Fresco vincitore al Festival di Roma del premio assegnato dal pubblico alla migliore pellicola di tutte le varie sezioni, arriva nelle sale italiane Trash, splendido film che segna il ritorno dietro la cinepresa del pluripremiato Stephen Daldry. Il cineasta britannico (53 anni, vero astro del teatro londinese per le ottime regie e la produzione di un centinaio di nuovi spettacoli) aveva già dimostrato, nel 2000, di saperci fare col mondo dell’infanzia firmando Billy Elliot, film-fenomeno che ha mietuto incassi in tutto il mondo raccontando le peripezie di un ragazzino folgorato dalla danza classica malgrado il duro ambiente operaio della sua famiglia. Un miracolo di sensibilità e divertimento.

Protagonisti di Trash (letteralmente, spazzatura) sono ancora tre adolescenti le cui disavventure si svolgono dall’altra parte del globo, in un mondo ancor più miserevole di quello pur povero del proletariato urbano delle nostre città. Rafael, Gardo e Rato sono ragazzini di strada. Amici per la pelle che sbarcano il lunario frugando tra le montagne di rifiuti della gigantesca discarica contigua alla favela dove vivono, ai margini della babelica Rio de Janeiro. Una mattina raccattano un portafoglio abbandonato, ma quello che pare essere un colpo di fortuna si rivelerà per loro l’inizio di una drammatica odissea. Il guaio è che contiene la chiave con le prove di qualcosa di molto più grande di loro. Lo ha affidato ai rifiuti l’assistente del boss Santos prima di essere catturato, torturato e ucciso dalla polizia. Santos, aspirante sindaco e grande corruttore, scatena i suoi sgherri alla ricerca di quella scottante documentazione sulla trama delinquenziale che coinvolge criminali, politici e poliziotti venduti. E quella non è gente che si faccia scrupoli a sparare se davanti alla pistola c’è un ragazzino. Men che meno se ne fanno gli agenti che celano dietro la divisa i loro sadici istinti.

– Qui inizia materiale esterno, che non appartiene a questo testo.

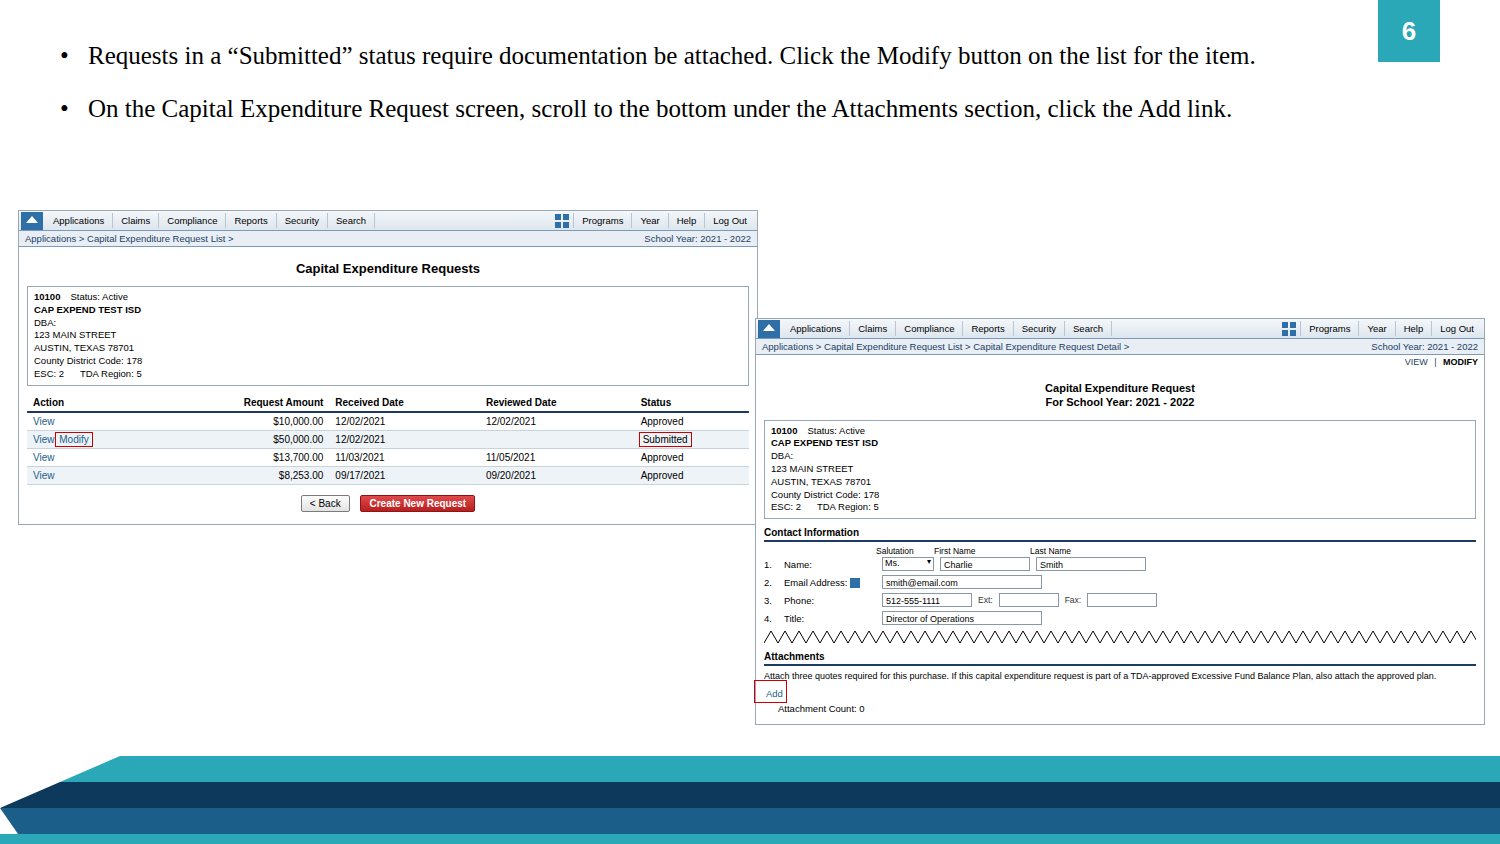6
Requests in a “Submitted” status require documentation be attached. Click the Modify button on the list for the item.
On the Capital Expenditure Request screen, scroll to the bottom under the Attachments section, click the Add link.
Applications
Claims
Compliance
Reports
Security
Search
Programs
Year
Help
Log Out
Applications > Capital Expenditure Request List >
School Year: 2021 - 2022
Capital Expenditure Requests
10100 Status: Active
CAP EXPEND TEST ISD
DBA:
123 MAIN STREET
AUSTIN, TEXAS 78701
County District Code: 178
ESC: 2 TDA Region: 5
| Action | Request Amount | Received Date | Reviewed Date | Status |
| --- | --- | --- | --- | --- |
| View | $10,000.00 | 12/02/2021 | 12/02/2021 | Approved |
| View Modify | $50,000.00 | 12/02/2021 | | Submitted |
| View | $13,700.00 | 11/03/2021 | 11/05/2021 | Approved |
| View | $8,253.00 | 09/17/2021 | 09/20/2021 | Approved |
< Back Create New Request
Applications
Claims
Compliance
Reports
Security
Search
Programs
Year
Help
Log Out
Applications > Capital Expenditure Request List > Capital Expenditure Request Detail >
School Year: 2021 - 2022
VIEW | MODIFY
Capital Expenditure Request
For School Year: 2021 - 2022
10100 Status: Active
CAP EXPEND TEST ISD
DBA:
123 MAIN STREET
AUSTIN, TEXAS 78701
County District Code: 178
ESC: 2 TDA Region: 5
Contact Information
Salutation First Name Last Name
1. Name: Ms. Charlie Smith
2. Email Address: smith@email.com
3. Phone: 512-555-1111 Ext: Fax:
4. Title: Director of Operations
Attachments
Attach three quotes required for this purchase. If this capital expenditure request is part of a TDA-approved Excessive Fund Balance Plan, also attach the approved plan.
Add
Attachment Count: 0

Il film, dal ritmo incalzante come The Millionaire dell’altro inglese Danny Boyle (che era però ambientato tra gli slums di Mumbai, in India), si sviluppa come un vero action-movie. Una gigantesca caccia all’uomo, anzi al bambino, da cui i tre malcapitati verranno fuori grazie all’aiuto di un vecchio ex detenuto politico e di un maturo missionario, ormai sull’orlo dello sconforto umano, stanco malgrado la fede (interpretato dalla star Martin Sheen).

Un thriller dai toni dickensiani che magari non dà lustro al nuovo Brasile, ma che lancia un messaggio di speranza. “Trash è una favola di adolescenti, il mio primo film d’avventura”, spiega Daldry, regista anche di titoli di qualità come The Hours con Nicole Kidman e The reader con Kate Winslet. “Ed ha rappresentato una straordinaria avventura umana anche per me. Ho vissuto per due anni in Brasile conoscendo persone straordinarie. A cominciare dai tre giovani protagonisti, scelti dopo una lunga selezione. 
Rickson Tevez, Eduardo Luis e Gabriel Weinstein non solo sono pieni di ottimismo ed energia ma hanno anche determinazione, fede, senso di giustizia: sanno bene che futuro vogliono per il loro Paese. Una cosa che colpisce molto chi, come me, viene da una paese cinico e depresso come l’Inghilterra”. “Senza questo film non saremmo mai venuti in Italia e non avremmo mai visto il Colosseo”, gli hanno fatto eco, emozionati, i tre ragazzi brasiliani nella conferenza stampa del Festival di Roma.

“Non avremmo mai creduto che una cosa del genere potesse accaderci. Fare cinema, tutto sommato, è una cosa stramba. I nostri amici, quando glielo abbiamo detto, pensavano che fosse tutto uno scherzo”. Adesso, però, la loro vita di strada cambierà.
Da grandi, forse, faranno gli attori. “Non sappiamo quale sarà il nostro futuro”, ammette Rickson, il più riflessivo dei tre. “Ricordo però che mia sorella avrebbe potuto essere una nuotatrice olimpionica. I miei invece, per proteggerla dalle delusioni, la fecero rinunciare. E ancor oggi lei lo rimpiange. Non ha senso, perciò, porsi dei limiti. Qualcosa di buono succederà”.